-------- INPUT RECORDS --------
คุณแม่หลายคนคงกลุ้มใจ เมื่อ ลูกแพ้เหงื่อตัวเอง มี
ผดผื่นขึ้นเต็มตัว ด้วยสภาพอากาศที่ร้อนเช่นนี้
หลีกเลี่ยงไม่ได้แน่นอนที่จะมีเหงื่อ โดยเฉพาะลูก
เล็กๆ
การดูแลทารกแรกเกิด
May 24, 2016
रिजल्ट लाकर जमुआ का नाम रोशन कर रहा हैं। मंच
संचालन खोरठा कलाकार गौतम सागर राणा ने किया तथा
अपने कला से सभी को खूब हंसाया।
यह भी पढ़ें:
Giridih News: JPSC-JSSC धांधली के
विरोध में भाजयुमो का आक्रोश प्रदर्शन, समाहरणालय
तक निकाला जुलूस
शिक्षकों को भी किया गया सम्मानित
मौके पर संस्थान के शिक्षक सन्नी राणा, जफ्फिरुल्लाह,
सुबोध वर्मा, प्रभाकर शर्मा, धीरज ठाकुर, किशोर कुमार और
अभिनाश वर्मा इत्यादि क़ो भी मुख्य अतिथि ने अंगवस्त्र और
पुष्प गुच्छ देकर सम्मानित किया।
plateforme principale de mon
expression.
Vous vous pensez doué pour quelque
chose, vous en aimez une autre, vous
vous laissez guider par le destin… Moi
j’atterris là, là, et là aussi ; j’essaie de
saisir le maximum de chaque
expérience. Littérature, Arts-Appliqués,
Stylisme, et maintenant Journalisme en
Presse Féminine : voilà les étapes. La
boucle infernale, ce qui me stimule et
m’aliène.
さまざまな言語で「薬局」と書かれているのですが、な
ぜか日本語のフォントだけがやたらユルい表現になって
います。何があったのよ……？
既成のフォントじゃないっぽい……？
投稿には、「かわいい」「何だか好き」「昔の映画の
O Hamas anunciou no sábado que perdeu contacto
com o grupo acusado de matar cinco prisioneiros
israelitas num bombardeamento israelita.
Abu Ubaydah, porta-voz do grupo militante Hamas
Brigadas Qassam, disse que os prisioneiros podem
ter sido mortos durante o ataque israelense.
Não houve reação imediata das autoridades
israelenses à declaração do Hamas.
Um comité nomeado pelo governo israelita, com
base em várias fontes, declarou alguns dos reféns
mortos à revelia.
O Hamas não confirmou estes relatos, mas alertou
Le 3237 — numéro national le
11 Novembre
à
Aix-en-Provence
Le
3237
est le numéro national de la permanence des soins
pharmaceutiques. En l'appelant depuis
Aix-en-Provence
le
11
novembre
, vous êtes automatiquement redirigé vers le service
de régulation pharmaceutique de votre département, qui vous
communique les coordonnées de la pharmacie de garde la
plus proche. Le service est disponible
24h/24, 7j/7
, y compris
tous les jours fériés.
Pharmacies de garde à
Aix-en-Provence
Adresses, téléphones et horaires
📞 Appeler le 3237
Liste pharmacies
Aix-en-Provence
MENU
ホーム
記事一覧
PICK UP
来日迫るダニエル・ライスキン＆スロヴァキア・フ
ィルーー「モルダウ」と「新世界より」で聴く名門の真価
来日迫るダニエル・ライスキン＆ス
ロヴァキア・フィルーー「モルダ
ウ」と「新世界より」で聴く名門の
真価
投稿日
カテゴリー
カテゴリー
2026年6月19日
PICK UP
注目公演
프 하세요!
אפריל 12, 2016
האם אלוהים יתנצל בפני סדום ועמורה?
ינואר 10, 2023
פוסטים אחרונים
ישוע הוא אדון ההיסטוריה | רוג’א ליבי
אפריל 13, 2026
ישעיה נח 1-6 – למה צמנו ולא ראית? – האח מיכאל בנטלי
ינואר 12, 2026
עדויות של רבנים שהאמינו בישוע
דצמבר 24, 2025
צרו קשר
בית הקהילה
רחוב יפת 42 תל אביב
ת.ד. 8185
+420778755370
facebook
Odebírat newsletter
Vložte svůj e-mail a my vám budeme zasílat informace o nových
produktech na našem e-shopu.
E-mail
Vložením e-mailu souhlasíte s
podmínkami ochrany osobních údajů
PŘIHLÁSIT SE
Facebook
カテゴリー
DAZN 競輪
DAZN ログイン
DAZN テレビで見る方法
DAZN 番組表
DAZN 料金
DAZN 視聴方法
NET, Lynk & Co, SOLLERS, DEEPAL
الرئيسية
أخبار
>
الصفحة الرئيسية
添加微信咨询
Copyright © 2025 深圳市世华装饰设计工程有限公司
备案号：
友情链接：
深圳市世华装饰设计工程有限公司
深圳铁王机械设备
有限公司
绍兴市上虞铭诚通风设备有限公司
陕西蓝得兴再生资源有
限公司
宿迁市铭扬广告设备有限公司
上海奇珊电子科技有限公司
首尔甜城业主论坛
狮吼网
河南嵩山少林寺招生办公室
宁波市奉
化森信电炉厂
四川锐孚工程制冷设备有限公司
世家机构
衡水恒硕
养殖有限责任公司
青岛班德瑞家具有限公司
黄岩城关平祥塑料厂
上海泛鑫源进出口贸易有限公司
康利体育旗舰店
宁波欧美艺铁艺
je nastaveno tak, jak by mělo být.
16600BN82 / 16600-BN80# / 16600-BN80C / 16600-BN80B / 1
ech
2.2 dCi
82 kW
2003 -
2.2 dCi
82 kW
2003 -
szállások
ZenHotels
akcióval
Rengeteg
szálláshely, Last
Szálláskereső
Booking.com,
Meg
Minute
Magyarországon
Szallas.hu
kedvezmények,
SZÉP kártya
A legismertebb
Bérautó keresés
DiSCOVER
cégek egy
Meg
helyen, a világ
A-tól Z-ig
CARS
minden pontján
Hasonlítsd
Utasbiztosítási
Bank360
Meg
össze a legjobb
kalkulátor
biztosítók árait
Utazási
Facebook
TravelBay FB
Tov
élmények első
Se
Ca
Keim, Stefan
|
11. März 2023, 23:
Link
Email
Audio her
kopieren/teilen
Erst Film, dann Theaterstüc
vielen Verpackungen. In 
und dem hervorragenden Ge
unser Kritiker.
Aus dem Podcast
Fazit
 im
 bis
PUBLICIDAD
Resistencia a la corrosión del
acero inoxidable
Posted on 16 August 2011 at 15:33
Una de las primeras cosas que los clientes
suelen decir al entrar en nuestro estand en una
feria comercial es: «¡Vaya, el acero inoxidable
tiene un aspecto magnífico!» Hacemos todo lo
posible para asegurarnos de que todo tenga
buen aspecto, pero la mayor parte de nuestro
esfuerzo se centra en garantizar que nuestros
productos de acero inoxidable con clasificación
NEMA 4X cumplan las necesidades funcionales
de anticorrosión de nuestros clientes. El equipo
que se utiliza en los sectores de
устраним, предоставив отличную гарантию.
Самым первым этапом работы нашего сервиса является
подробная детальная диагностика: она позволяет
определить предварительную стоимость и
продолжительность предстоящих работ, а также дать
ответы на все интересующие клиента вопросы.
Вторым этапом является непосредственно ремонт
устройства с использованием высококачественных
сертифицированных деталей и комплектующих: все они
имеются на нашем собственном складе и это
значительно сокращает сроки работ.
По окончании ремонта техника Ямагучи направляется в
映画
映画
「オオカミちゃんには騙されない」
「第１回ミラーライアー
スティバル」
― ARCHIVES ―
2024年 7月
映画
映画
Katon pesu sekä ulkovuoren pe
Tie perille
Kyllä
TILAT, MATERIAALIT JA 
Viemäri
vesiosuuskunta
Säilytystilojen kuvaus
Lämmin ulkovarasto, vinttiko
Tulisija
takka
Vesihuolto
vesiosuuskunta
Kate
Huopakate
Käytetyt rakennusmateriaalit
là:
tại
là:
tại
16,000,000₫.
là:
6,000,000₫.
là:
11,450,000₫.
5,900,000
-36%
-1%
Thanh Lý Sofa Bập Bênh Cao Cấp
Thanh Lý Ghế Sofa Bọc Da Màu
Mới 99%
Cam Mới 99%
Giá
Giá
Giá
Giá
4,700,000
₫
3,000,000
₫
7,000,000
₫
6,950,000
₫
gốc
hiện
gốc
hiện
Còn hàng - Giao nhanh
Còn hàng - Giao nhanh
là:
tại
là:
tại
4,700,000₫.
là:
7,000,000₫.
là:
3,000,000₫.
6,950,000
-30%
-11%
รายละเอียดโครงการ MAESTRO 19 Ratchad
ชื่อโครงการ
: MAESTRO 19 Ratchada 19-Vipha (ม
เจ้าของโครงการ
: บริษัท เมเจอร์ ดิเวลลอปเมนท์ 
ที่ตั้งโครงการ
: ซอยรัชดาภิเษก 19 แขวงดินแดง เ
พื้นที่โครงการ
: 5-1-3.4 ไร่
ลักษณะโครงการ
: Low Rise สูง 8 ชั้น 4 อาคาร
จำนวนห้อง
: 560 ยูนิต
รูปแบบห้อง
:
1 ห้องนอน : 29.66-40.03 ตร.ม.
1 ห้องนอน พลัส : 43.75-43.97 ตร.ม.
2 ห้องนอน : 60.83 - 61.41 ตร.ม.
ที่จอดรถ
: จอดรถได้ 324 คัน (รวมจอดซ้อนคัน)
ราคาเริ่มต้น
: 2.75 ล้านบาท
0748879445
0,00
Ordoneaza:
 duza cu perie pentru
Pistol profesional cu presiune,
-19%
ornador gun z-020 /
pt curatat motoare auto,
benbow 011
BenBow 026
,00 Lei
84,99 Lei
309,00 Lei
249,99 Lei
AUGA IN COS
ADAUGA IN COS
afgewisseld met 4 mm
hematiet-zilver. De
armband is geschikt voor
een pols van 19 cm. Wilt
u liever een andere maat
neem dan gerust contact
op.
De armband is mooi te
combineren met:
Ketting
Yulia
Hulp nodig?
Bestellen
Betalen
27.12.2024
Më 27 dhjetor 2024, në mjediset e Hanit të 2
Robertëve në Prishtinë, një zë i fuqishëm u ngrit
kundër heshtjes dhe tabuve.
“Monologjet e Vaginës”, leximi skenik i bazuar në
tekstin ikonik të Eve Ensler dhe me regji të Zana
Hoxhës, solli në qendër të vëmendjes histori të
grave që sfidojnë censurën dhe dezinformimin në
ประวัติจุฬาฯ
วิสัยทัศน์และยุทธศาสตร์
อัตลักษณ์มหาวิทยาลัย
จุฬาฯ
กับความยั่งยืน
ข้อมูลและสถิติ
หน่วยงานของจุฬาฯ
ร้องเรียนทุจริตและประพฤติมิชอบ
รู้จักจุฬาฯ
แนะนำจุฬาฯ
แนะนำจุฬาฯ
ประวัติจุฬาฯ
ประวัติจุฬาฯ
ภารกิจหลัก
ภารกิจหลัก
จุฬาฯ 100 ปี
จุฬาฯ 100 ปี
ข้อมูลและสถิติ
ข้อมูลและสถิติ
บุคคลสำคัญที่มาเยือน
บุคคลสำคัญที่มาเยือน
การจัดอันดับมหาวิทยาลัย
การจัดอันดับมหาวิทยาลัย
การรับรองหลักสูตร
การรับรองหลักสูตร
--------
## TO DO
Using the data above, reproduce exactly the lines between those holding "หลีกเลี่ยงไม่ไ" and "Giridih News: JPSC-JSSC धांधली के", inclusive, and no others.

## RESPONSE FOR THIS EXERCISE
หลีกเลี่ยงไม่ได้แน่นอนที่จะมีเหงื่อ โดยเฉพาะลูก
เล็กๆ
การดูแลทารกแรกเกิด
May 24, 2016
रिजल्ट लाकर जमुआ का नाम रोशन कर रहा हैं। मंच
संचालन खोरठा कलाकार गौतम सागर राणा ने किया तथा
अपने कला से सभी को खूब हंसाया।
यह भी पढ़ें:
Giridih News: JPSC-JSSC धांधली के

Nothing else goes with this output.